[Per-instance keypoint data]
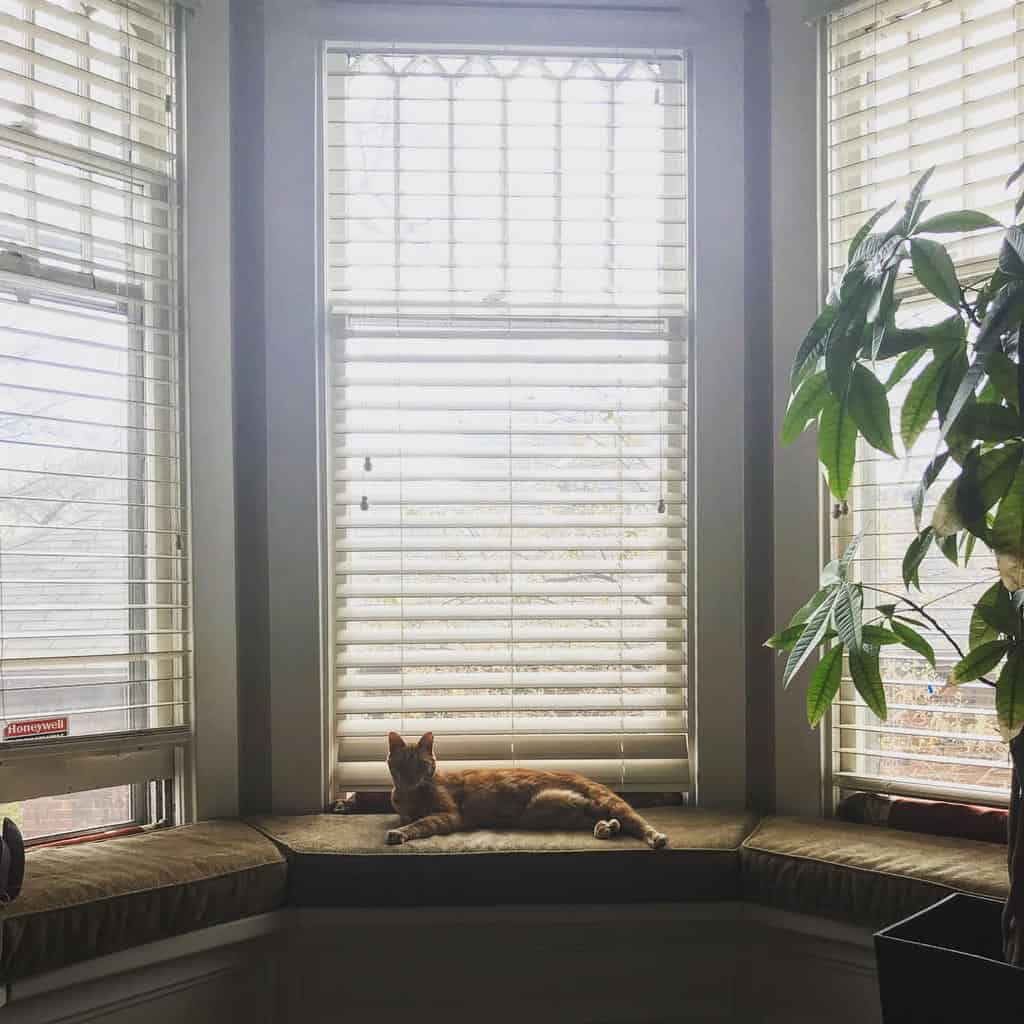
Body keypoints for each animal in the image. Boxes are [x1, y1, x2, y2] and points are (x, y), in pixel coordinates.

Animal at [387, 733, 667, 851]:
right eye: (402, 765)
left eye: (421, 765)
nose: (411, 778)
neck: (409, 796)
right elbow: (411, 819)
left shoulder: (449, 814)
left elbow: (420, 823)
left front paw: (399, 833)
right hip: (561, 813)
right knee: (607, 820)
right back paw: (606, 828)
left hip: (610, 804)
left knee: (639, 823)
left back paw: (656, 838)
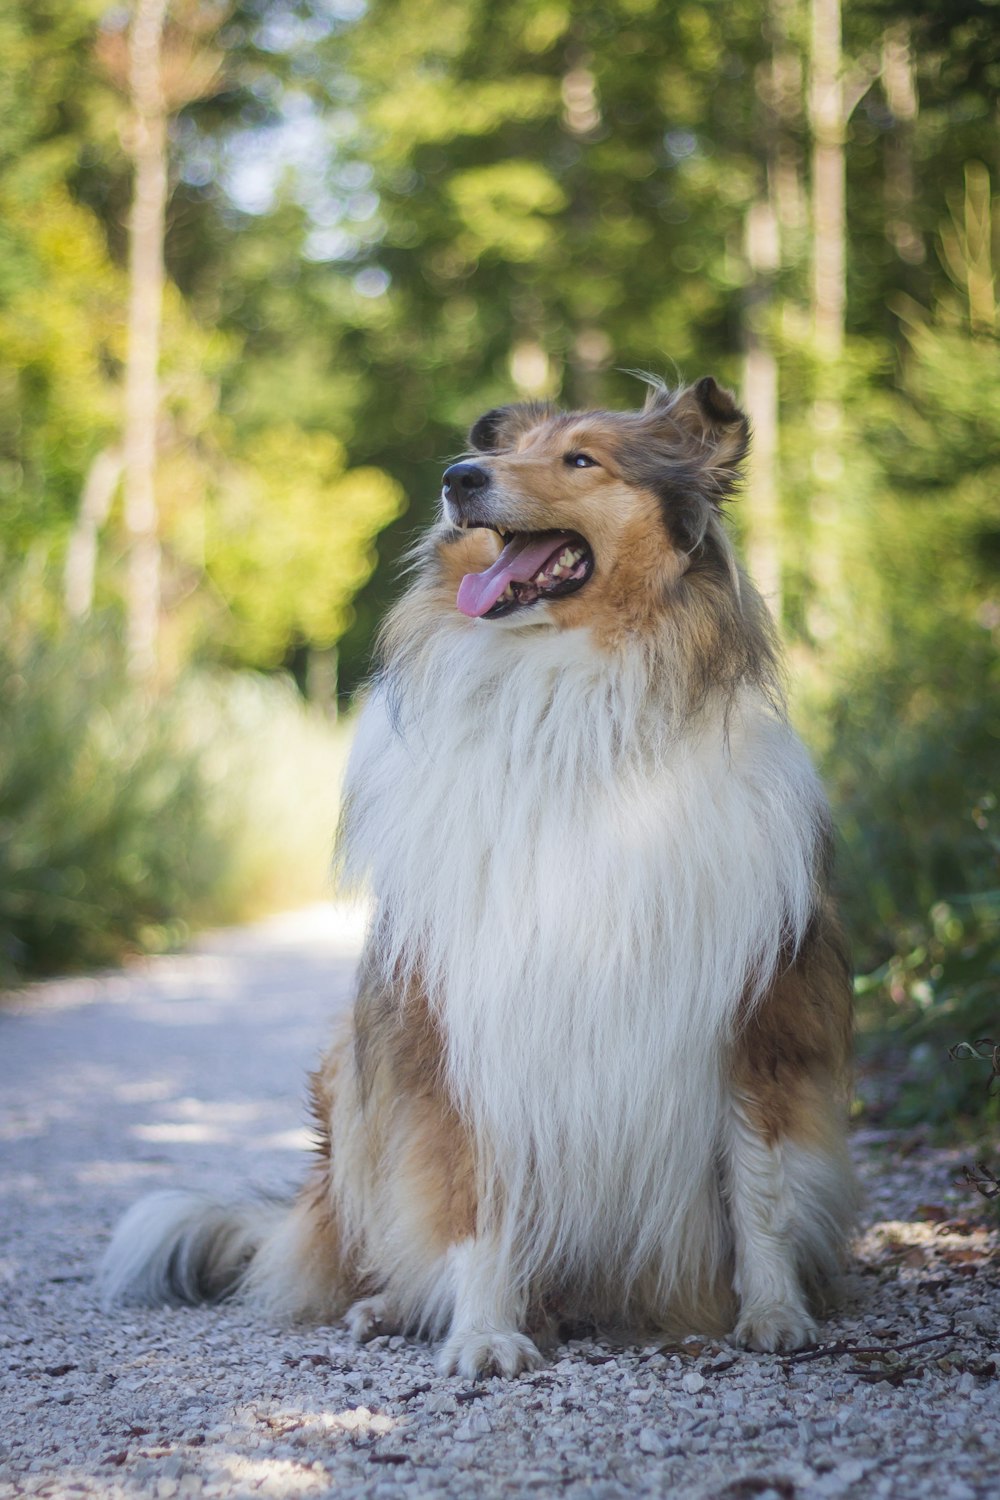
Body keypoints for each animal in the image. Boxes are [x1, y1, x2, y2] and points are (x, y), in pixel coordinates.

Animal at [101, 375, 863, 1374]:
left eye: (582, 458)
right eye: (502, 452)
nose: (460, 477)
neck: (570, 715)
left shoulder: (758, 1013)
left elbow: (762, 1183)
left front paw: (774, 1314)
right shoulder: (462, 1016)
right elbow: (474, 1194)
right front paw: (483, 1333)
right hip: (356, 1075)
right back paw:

THE PROBLEM
The output should consist of every entry above, printed exactly, with the images removed.

TASK RESULT
Body keypoints for each animal in the image. Boxes are [x1, y1, x2, y2] and points are (x, y), in pixel coordinates.

Animal at [387, 733, 667, 851]:
right eye: (402, 765)
left eye: (421, 765)
nose: (411, 778)
neck: (409, 796)
right elbow: (411, 819)
left shoulder: (449, 814)
left elbow: (420, 823)
left front paw: (399, 833)
right hip: (561, 813)
right knee: (607, 820)
right back paw: (606, 828)
left hip: (610, 804)
left knee: (639, 823)
left back paw: (656, 838)
Body keypoints for each animal in the image. Boxes are [x1, y1, x2, y2] and points are (x, y), in pixel coordinates.

Animal at [101, 375, 863, 1374]:
left eye: (582, 458)
right eye: (502, 452)
nose: (460, 477)
neck: (570, 715)
left shoulder: (758, 1013)
left elbow: (762, 1183)
left front paw: (774, 1314)
right shoulder: (462, 1016)
right elbow: (474, 1194)
right front paw: (483, 1333)
right hip: (356, 1075)
right back paw:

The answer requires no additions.